Local

Solicitor eyes ‘jamming’ technology after inmate used illegal cell phone to hire hitman

FORT MILL, S.C. — A smuggled cell phone nearly cost a local mother her life.

The Fort Mill Police Department says a hitman forced his way into her house and tried to kill her, and the hit was orchestrated by a state prisoner using an illegal cell phone.

Investigators say the victim and her baby were inside their home at a Fort Mill apartment complex in 2021 when a man named Jerry Kinard tricked her into opening the door.

“He managed to steal mail from her mailbox and came and said, ‘I received your mail, I want to get it back to you,’” said Fort Mill Police Chief Bryan Zachary. “She opened the door, and he made his way in.”

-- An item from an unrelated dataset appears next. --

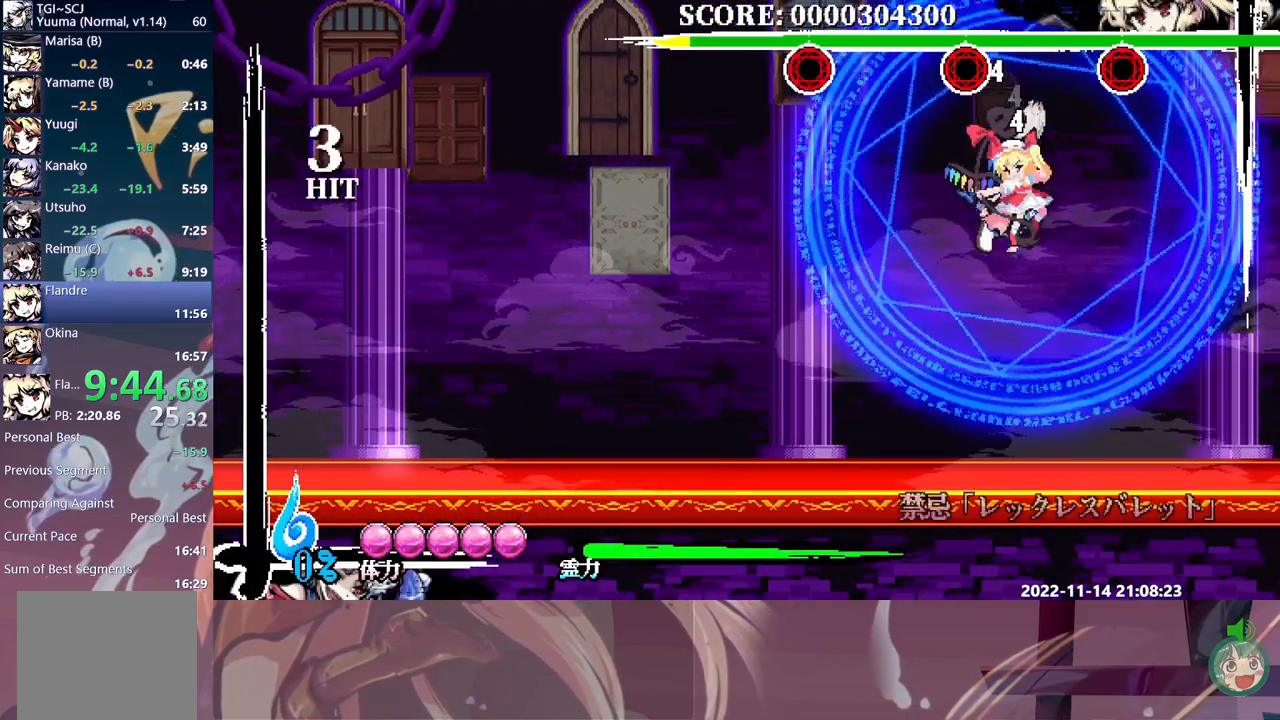
{"dt_ms": 500, "buttons": ["DPAD_DOWN", "DPAD_LEFT"], "events": [[100, "DPAD_UP", "up"], [133, "DPAD_DOWN", "down"], [167, "DPAD_LEFT", "down"], [233, "Y", "down"], [333, "Y", "up"], [400, "Y", "down"], [417, "DPAD_RIGHT", "up"], [483, "Y", "up"]]}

Prosecutors say Kinard is a hitman, hired “indirectly” by a woman named Amaiya Givens.

According to authorities in Fort Mill, Givens was jealous of the victim and used her contacts to get to a South Carolina prisoner named Preston Hicks. Prosecutors say Hicks used an illegal cell phone from behind bars to put out the hit.

York County Solicitor Kevin Brackett says Kinard assaulted the victim, but she managed to get out of the apartment with her baby.

“She was a strong woman, she maintained her presence of mind, she didn’t panic,” Brackett told Channel 9′s Tina Terry.

Robert Munn lived nearby when the attack happened, and he told Terry that it’s a shame someone could arrange this from prison.

“They don’t need to be talking on their cell phone, making it easy on them,” Munn said.

Brackett says the problem could be solved by jamming cell phone signals, but a federal law prevents the government from interfering with radio signals.

“It’s very serious, and it’s very easily solved,” Brackett said. “The law that prevents prisons from jamming cell phones dates back to 1934. There were no cell phones in 1934.”

The South Carolina legislature passed House Bill 4002 in both chambers, and it could be ratified this week. It would increase the penalties for prisoners who use cell phones and those who smuggle them in. It would also allow new technology to try to stop those calls.

Brackett says the best solution is jamming cell signals at prisons, but that will take an act from Congress.

All of the suspects charged in the attempted hit were convicted, and they’re now in prison.